Matt Morizio
Motivation vs Discipline - A Beginner’s Guide to Investing
Updated: Feb 4, 2020

Some time ago I was listening to a Tim Ferris podcast with Navy SEAL Jocko Willink, and Jocko made the powerful statement that discipline will carry you much further than motivation. It blew me away. Memories of training in the weight room, extra work with a batting tee, blocking drills, dieting, missing major family events while in season, and more flooded my mind. Finally someone put into words an opinion I’ve modeled my life after.
Did I want to go to the ballpark every day? Absolutely not. Was I motivated to push myself during every workout? Nope. How about blocking extra balls in full catcher’s gear in the middle of a midwest-summer heatwave? No thanks. But I did it anyway. It was discipline that carried me through those days, not motivation.
How does that relate to investing?
If you’re waiting for a podcast or book to change your heart and motivate you to invest in the stock market, you’ll be watching from the sidelines for a long, long time. If you’ve never invested before, you’re not alone, but there’s no magic entry point. If I can get all Gary V on you, you just have to “do.”
Here’s what I recommend. Start deferring money to your employer sponsored 401k or 403b plan. Immediately.
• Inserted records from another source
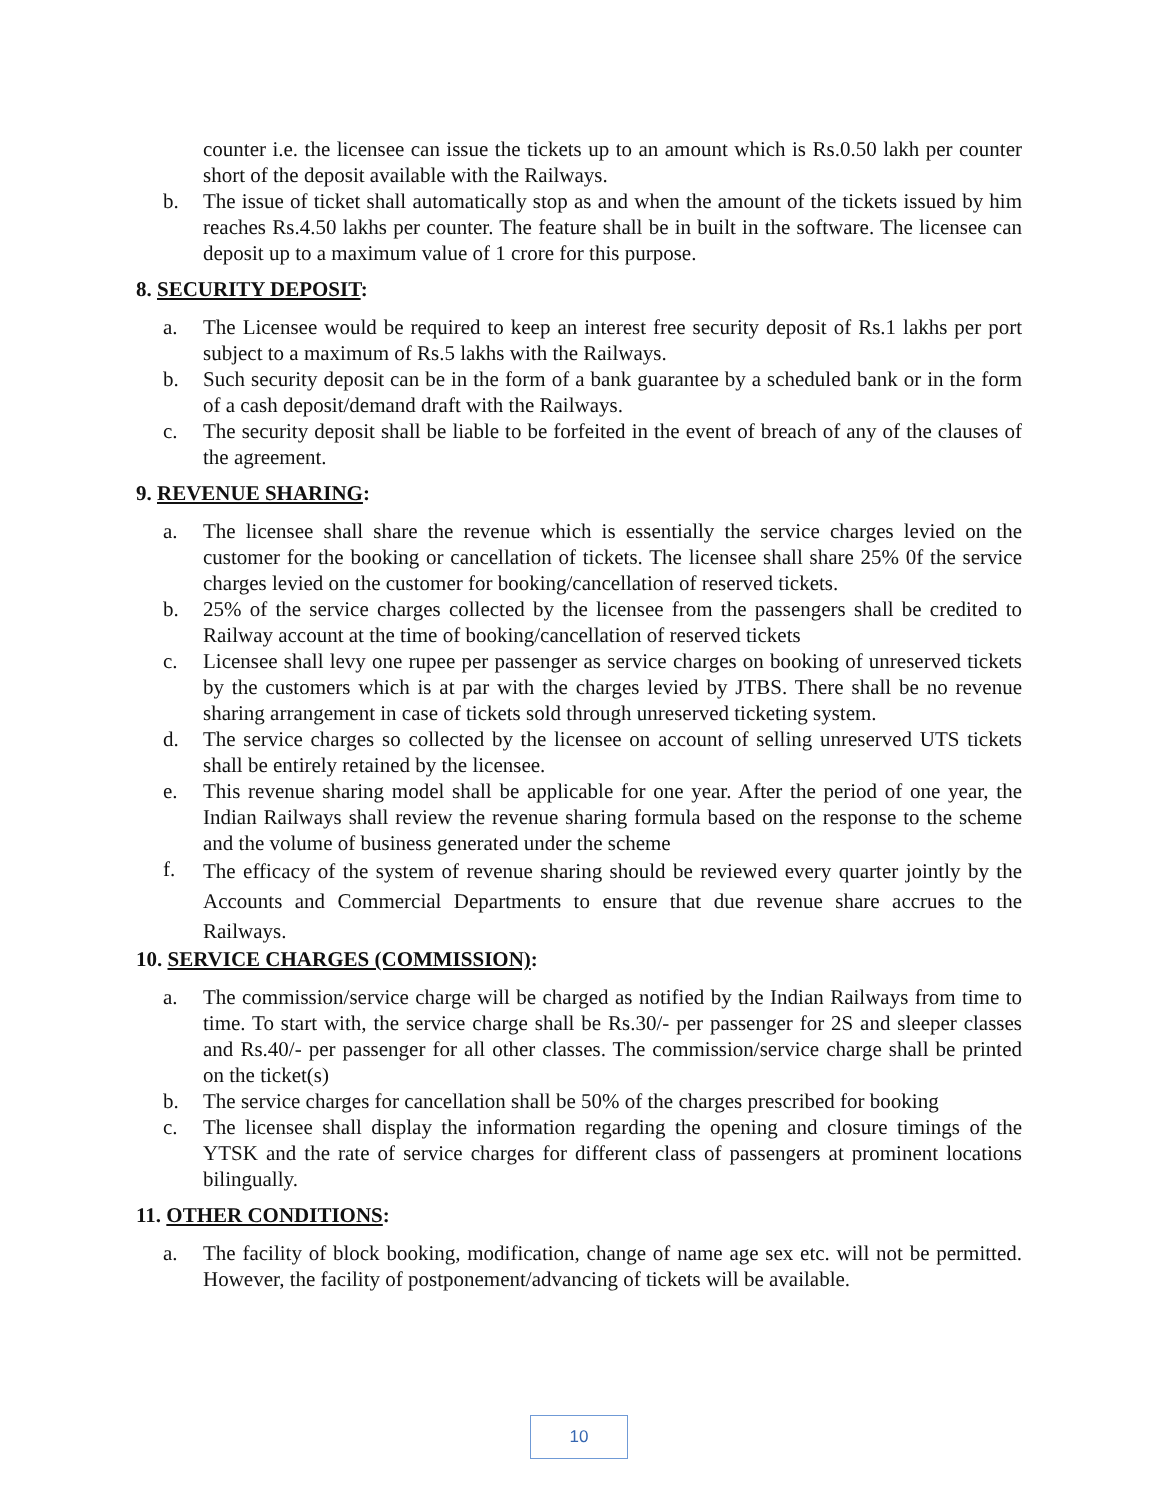counter i.e. the licensee can issue the tickets up to an amount which is Rs.0.50 lakh per counter short of the deposit available with the Railways.
b. The issue of ticket shall automatically stop as and when the amount of the tickets issued by him reaches Rs.4.50 lakhs per counter. The feature shall be in built in the software. The licensee can deposit up to a maximum value of 1 crore for this purpose.
8. SECURITY DEPOSIT:
a. The Licensee would be required to keep an interest free security deposit of Rs.1 lakhs per port subject to a maximum of Rs.5 lakhs with the Railways.
b. Such security deposit can be in the form of a bank guarantee by a scheduled bank or in the form of a cash deposit/demand draft with the Railways.
c. The security deposit shall be liable to be forfeited in the event of breach of any of the clauses of the agreement.
9. REVENUE SHARING:
a. The licensee shall share the revenue which is essentially the service charges levied on the customer for the booking or cancellation of tickets. The licensee shall share 25% 0f the service charges levied on the customer for booking/cancellation of reserved tickets.
b. 25% of the service charges collected by the licensee from the passengers shall be credited to Railway account at the time of booking/cancellation of reserved tickets
c. Licensee shall levy one rupee per passenger as service charges on booking of unreserved tickets by the customers which is at par with the charges levied by JTBS. There shall be no revenue sharing arrangement in case of tickets sold through unreserved ticketing system.
d. The service charges so collected by the licensee on account of selling unreserved UTS tickets shall be entirely retained by the licensee.
e. This revenue sharing model shall be applicable for one year. After the period of one year, the Indian Railways shall review the revenue sharing formula based on the response to the scheme and the volume of business generated under the scheme
f. The efficacy of the system of revenue sharing should be reviewed every quarter jointly by the Accounts and Commercial Departments to ensure that due revenue share accrues to the Railways.
10. SERVICE CHARGES (COMMISSION):
a. The commission/service charge will be charged as notified by the Indian Railways from time to time. To start with, the service charge shall be Rs.30/- per passenger for 2S and sleeper classes and Rs.40/- per passenger for all other classes. The commission/service charge shall be printed on the ticket(s)
b. The service charges for cancellation shall be 50% of the charges prescribed for booking
c. The licensee shall display the information regarding the opening and closure timings of the YTSK and the rate of service charges for different class of passengers at prominent locations bilingually.
11. OTHER CONDITIONS:
a. The facility of block booking, modification, change of name age sex etc. will not be permitted. However, the facility of postponement/advancing of tickets will be available.
10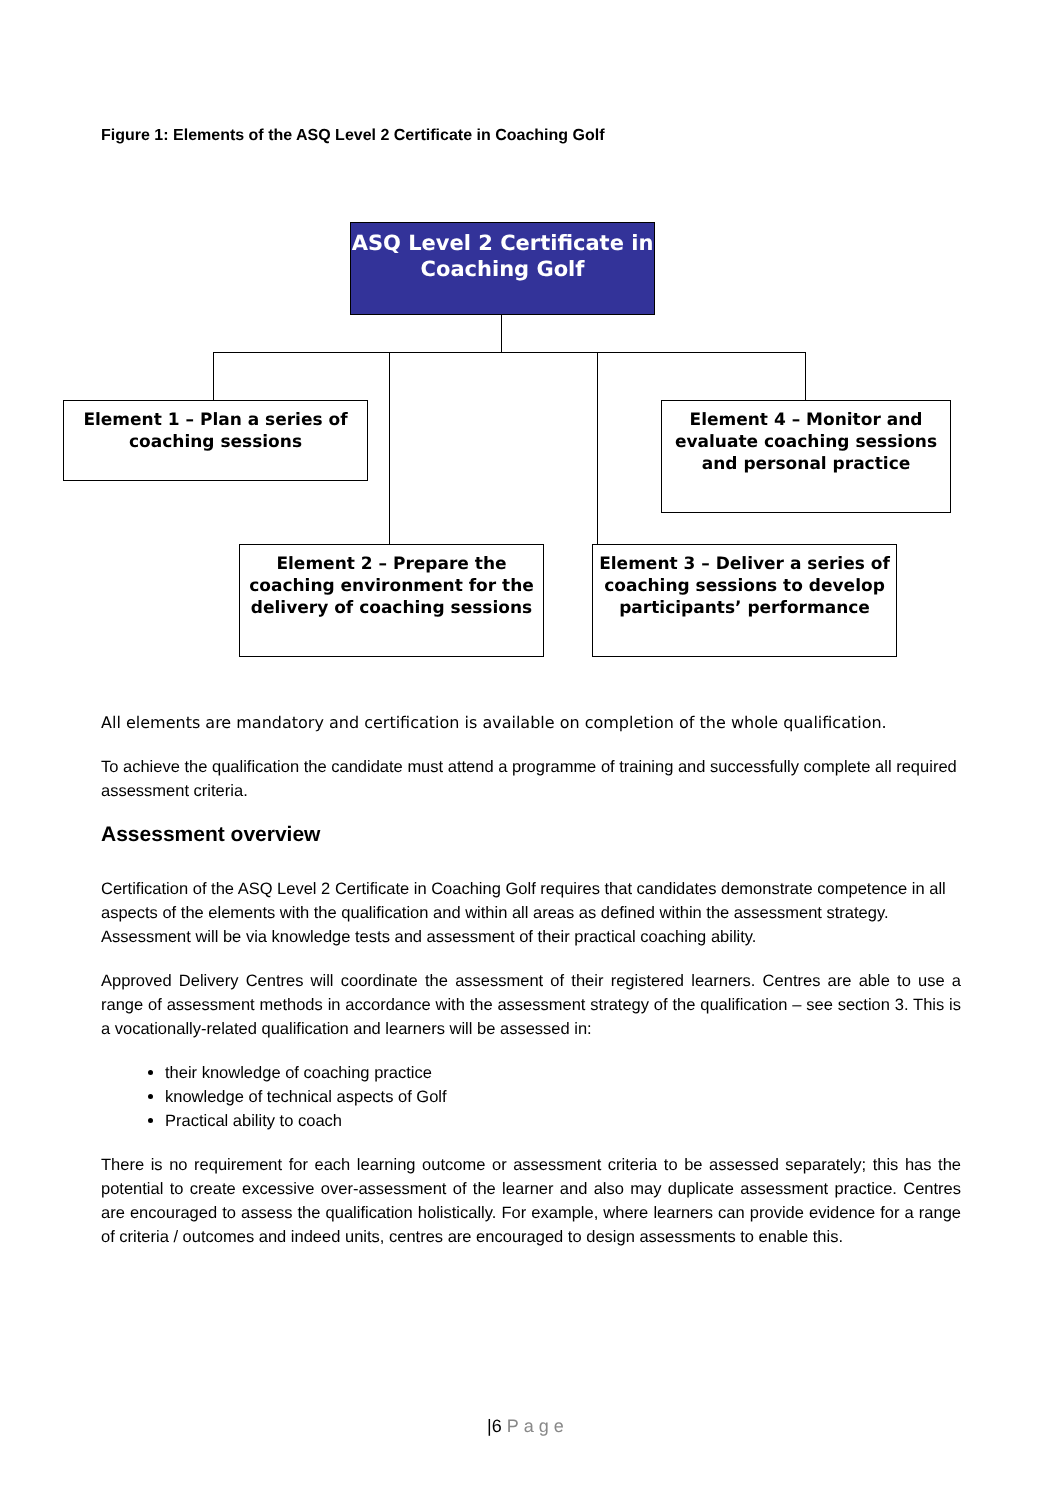Figure 1: Elements of the ASQ Level 2 Certificate in Coaching Golf
ASQ Level 2 Certificate in Coaching Golf
Element 1 – Plan a series of coaching sessions
Element 4 – Monitor and evaluate coaching sessions and personal practice
Element 2 – Prepare the coaching environment for the delivery of coaching sessions
Element 3 – Deliver a series of coaching sessions to develop participants’ performance
All elements are mandatory and certification is available on completion of the whole qualification.
To achieve the qualification the candidate must attend a programme of training and successfully complete all required assessment criteria.
Assessment overview
Certification of the ASQ Level 2 Certificate in Coaching Golf requires that candidates demonstrate competence in all aspects of the elements with the qualification and within all areas as defined within the assessment strategy. Assessment will be via knowledge tests and assessment of their practical coaching ability.
Approved Delivery Centres will coordinate the assessment of their registered learners. Centres are able to use a range of assessment methods in accordance with the assessment strategy of the qualification – see section 3. This is a vocationally-related qualification and learners will be assessed in:
their knowledge of coaching practice
knowledge of technical aspects of Golf
Practical ability to coach
There is no requirement for each learning outcome or assessment criteria to be assessed separately; this has the potential to create excessive over-assessment of the learner and also may duplicate assessment practice. Centres are encouraged to assess the qualification holistically. For example, where learners can provide evidence for a range of criteria / outcomes and indeed units, centres are encouraged to design assessments to enable this.
|6 Page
If your company doesn’t have a retirement plan, open an online brokerage account (Schwab, Fidelity, TD, E*Trade, RobinHood, etc), buy an S&P 500 ETF (Exchange Traded Fund), which is a fund that rises and falls with the S&P 500 index, and automatically wire money from your paycheck every month so you never even see the money. It doesn’t matter if it is just $50/month. The point is you are creating a discipline to systematically invest your money.
Ok, I have to say this. Knowing what I know and how we invest at Beck Bode, I don’t actually recommend an ETF. I recommend opening a brokerage account with us. Let us set up your automatic withdrawals and invest on your behalf. I know how closely we watch our clients’ accounts and how good we are at what we do. It is hard to replicate that on your own. Historically speaking, however, over a 5+ year time horizon the S&P 500 will treat you fine, just don’t lose that discipline and pull out of the market during hard times.
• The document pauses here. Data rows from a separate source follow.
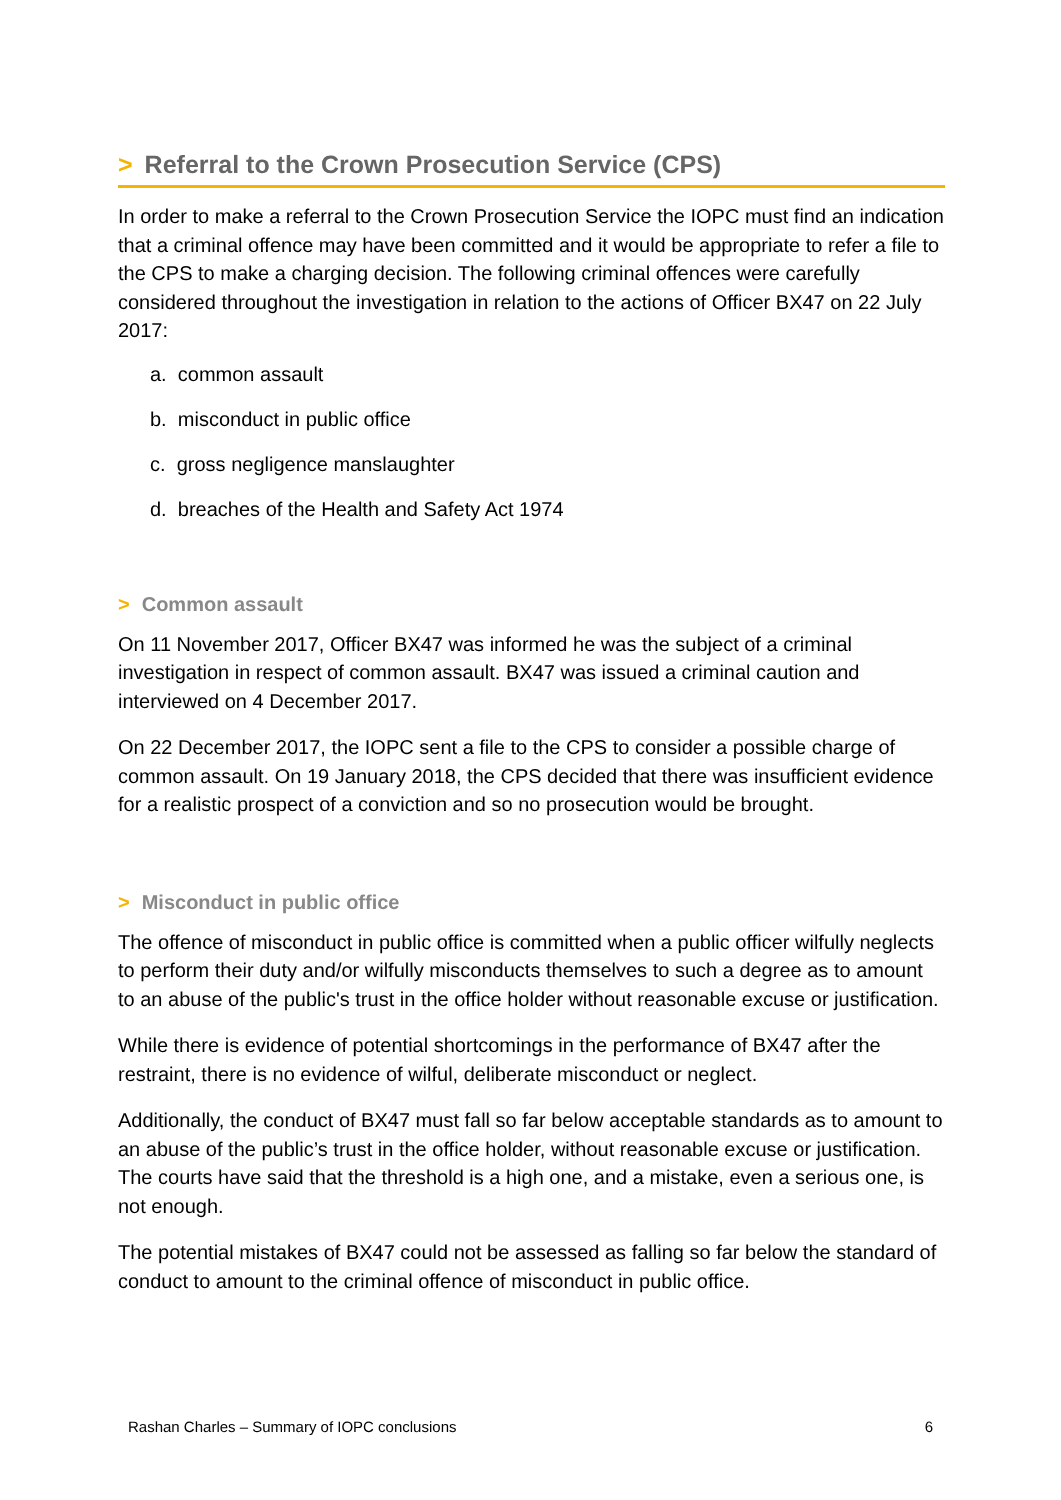> Referral to the Crown Prosecution Service (CPS)
In order to make a referral to the Crown Prosecution Service the IOPC must find an indication that a criminal offence may have been committed and it would be appropriate to refer a file to the CPS to make a charging decision. The following criminal offences were carefully considered throughout the investigation in relation to the actions of Officer BX47 on 22 July 2017:
a. common assault
b. misconduct in public office
c. gross negligence manslaughter
d. breaches of the Health and Safety Act 1974
> Common assault
On 11 November 2017, Officer BX47 was informed he was the subject of a criminal investigation in respect of common assault. BX47 was issued a criminal caution and interviewed on 4 December 2017.
On 22 December 2017, the IOPC sent a file to the CPS to consider a possible charge of common assault. On 19 January 2018, the CPS decided that there was insufficient evidence for a realistic prospect of a conviction and so no prosecution would be brought.
> Misconduct in public office
The offence of misconduct in public office is committed when a public officer wilfully neglects to perform their duty and/or wilfully misconducts themselves to such a degree as to amount to an abuse of the public's trust in the office holder without reasonable excuse or justification.
While there is evidence of potential shortcomings in the performance of BX47 after the restraint, there is no evidence of wilful, deliberate misconduct or neglect.
Additionally, the conduct of BX47 must fall so far below acceptable standards as to amount to an abuse of the public’s trust in the office holder, without reasonable excuse or justification. The courts have said that the threshold is a high one, and a mistake, even a serious one, is not enough.
The potential mistakes of BX47 could not be assessed as falling so far below the standard of conduct to amount to the criminal offence of misconduct in public office.
Rashan Charles – Summary of IOPC conclusions 6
Don’t look for motivation when you are losing money. Just as discipline helps you start investing, it will likewise keep you invested even when the sky feels like it is falling. Motivation will be on the sidelines, exactly where you shouldn’t be.
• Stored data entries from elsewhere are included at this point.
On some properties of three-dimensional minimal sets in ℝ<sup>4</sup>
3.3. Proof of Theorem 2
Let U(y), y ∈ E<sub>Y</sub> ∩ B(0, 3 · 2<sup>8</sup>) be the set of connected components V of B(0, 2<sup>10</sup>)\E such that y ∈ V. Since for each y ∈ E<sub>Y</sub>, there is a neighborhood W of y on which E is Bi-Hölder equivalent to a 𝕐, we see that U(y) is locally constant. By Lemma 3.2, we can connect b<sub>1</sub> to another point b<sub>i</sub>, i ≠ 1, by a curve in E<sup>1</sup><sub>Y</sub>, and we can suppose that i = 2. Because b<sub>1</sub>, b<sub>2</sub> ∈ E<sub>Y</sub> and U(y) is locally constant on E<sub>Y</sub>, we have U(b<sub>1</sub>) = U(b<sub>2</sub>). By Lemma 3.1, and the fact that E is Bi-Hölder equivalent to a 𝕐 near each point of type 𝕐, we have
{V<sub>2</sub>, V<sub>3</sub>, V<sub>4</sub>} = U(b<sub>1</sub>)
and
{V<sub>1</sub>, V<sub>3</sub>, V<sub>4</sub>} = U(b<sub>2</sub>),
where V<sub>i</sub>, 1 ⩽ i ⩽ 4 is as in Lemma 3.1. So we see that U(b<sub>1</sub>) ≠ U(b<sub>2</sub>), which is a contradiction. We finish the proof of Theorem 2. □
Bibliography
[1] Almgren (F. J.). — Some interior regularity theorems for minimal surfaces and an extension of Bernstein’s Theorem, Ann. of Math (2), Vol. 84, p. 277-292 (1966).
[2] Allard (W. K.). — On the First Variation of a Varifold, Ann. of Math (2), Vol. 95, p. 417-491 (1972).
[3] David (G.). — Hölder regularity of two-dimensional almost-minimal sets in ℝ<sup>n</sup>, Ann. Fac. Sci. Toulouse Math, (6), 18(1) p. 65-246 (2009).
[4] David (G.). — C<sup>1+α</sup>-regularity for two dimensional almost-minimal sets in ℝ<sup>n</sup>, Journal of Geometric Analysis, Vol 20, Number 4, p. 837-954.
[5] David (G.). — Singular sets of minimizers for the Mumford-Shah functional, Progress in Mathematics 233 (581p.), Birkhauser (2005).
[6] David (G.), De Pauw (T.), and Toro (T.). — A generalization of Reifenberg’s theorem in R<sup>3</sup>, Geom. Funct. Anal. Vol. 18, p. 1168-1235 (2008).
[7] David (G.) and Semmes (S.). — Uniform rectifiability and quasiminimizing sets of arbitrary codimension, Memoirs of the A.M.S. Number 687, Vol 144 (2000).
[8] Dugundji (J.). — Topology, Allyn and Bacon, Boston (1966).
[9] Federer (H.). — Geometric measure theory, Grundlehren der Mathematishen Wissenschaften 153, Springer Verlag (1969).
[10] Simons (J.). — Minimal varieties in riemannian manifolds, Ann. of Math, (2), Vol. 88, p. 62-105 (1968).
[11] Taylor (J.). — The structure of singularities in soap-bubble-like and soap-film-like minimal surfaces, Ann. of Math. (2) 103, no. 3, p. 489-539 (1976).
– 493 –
I just finished reading Tony Robbins’ Unshakeable, and he provides some eye-opening statistics highlighting the market’s volatility and the importance of weathering the storm du jour.

Think about these stats:
On average since 1900, the market has “corrected,” or dropped between 10-20%, every year.
In that time, we have averaged a bear market (market drops by more than 20%) every three to five years.
From 1996-2015, the S&P 500’s average annual return was 8.2%.
If you pulled out of the market and held your money in cash and missed the 10 best trading days over that 20 year time, your return drops to 4.5%. That’s 10 days in 20 years, and missing them cuts your return almost in half.
If you miss the 20 best trading days, your return drops to 2.1%.
Missed the 30 best days? You lost money. Staying on the sideline for 30 days in 20 years lost you money, whereas staying in the market and weathering the storm made you 8.2%.
Six of the 10 best trading days during that time took place within two weeks of the market’s worst trading days. Did somebody say they could time the market? Didn’t think so.
If you are looking for motivation when your investment account is down, you won’t find it. If you’re trying to motivate yourself to begin investing, it won’t happen. Discipline will get you started and will keep you in the market during those 30 best trading days, which statistically we know is a much better investment decision than pulling to cash and trying to time the market.
If you remember nothing else from this article, remember this: Focus your investment strategy, and life for that matter, on being disciplined, not on being motivated.